• [EXTRACTED TEXT]
>>>
Figure 1: Preoperative aortography delineating pseudoaneurysmal pouch at the ascending aorta.

Figure 2: Sternal and mediastinal area after extensive reconstruction with free latissimus dorsi graft and skin grafts.

Figure 3: Postoperative magnetic resonance image depicting the recurrence of the aortic pseudoaneurysm three months after extensive reconsruction.


After open heart surgery and coronary artery bypass became routine in 1970s, mediastinitis has been observed more frequently because median sternotomy has been the standard approach and mammary artery has been used increasingly in diabetic and elderly. Still today mediastinitis after heart surgery is a rare but life threatening condition which occurs in 0.5-5% of cases. Previous sternotomy, diabetes mellitus-especially insulin dependent type, long preoperative hospital stay, complex surgery, single or bilateral IMA use, old age, long operative time, back for bleeding, long intensive care unit stay, cardiopulmonary resuscitation, obesity, obstructive lung disease have all been shown to be responsible factors. Acute complications of mediastinitis are related to massive tissue destruction of the vital organs as heart and lung, and multi-organ failure with sepsis and death. Chronic complications of mediastinitis include sternal non-union, chronic osteomyelitis with cutaneous fistula, aortic pseudoaneurysm, graft pseudoaneurysm, pulmonary artery fistula,compression to cardiac chambers and major arteries and veins [3,4]. Infectious agent is staf. aureus and staf. epidermidis which are colonized in patients skin most of the time whereas gram negative agents are occasionally seen from different sources. Whatever the causative agent is, the underlying problem is tissue trauma, hypoperfusion and metabolic derangements which is the basis for low resistance area for immune defense systems.
<<<
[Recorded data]
>>>
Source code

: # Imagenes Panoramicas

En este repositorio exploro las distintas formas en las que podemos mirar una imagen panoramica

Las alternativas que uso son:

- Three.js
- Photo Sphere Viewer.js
<<<
• [THINGS TO DO]
A) Answer these questions from the text on mediastinitis after heart surgery:
(i) In what percentage of cases does mediastinitis after heart surgery occur?
(ii) What was used for the sternal and mediastinal reconstruction shown in Figure 2?
(iii) How long after the extensive reconstruction did the aortic pseudoaneurysm recur, according to Figure 3?
B) Resume the text on mediastinitis after heart surgery, starting after its last sentence.

• [RESPONSES BY TASK]
A)
(i) It occurs in 0.5-5% of cases.
(ii) A free latissimus dorsi graft and skin grafts were used.
(iii) It recurred three months after the extensive reconstruction.

B)
Current therapy is early reintervention with extensive debridement, closed drainage with diluted vancomycin or povidone iodine irrigation, sternal refixation with Robicsek technique and longterm antibiotics (4-6 weeks). Persistent mediastinitis is a life threatening condition which occurs despite medical and surgical therapy. In difficult and resistant cases reconstructive techniques as omentum, rectus, latissimus dorsi flaps with radical debridement including costochondral arches, manubrium and sternoclavicular joints is mandatory. In this case free latissimus dorsi myocutaneus flap was chosen because of a huge tissue defect and to protect the aortic patch repair [5]. Pectoral, rectus muscles and omentum were not suitable alternatives due to patients’ particular problems (atrophy, ileus, lack of IMA supply bilaterally). Although the early result was successful, pseudoaneurysm recurred and lifelong antibiotic therapy could be useful in order to prevent the recurrence of this fatal complication.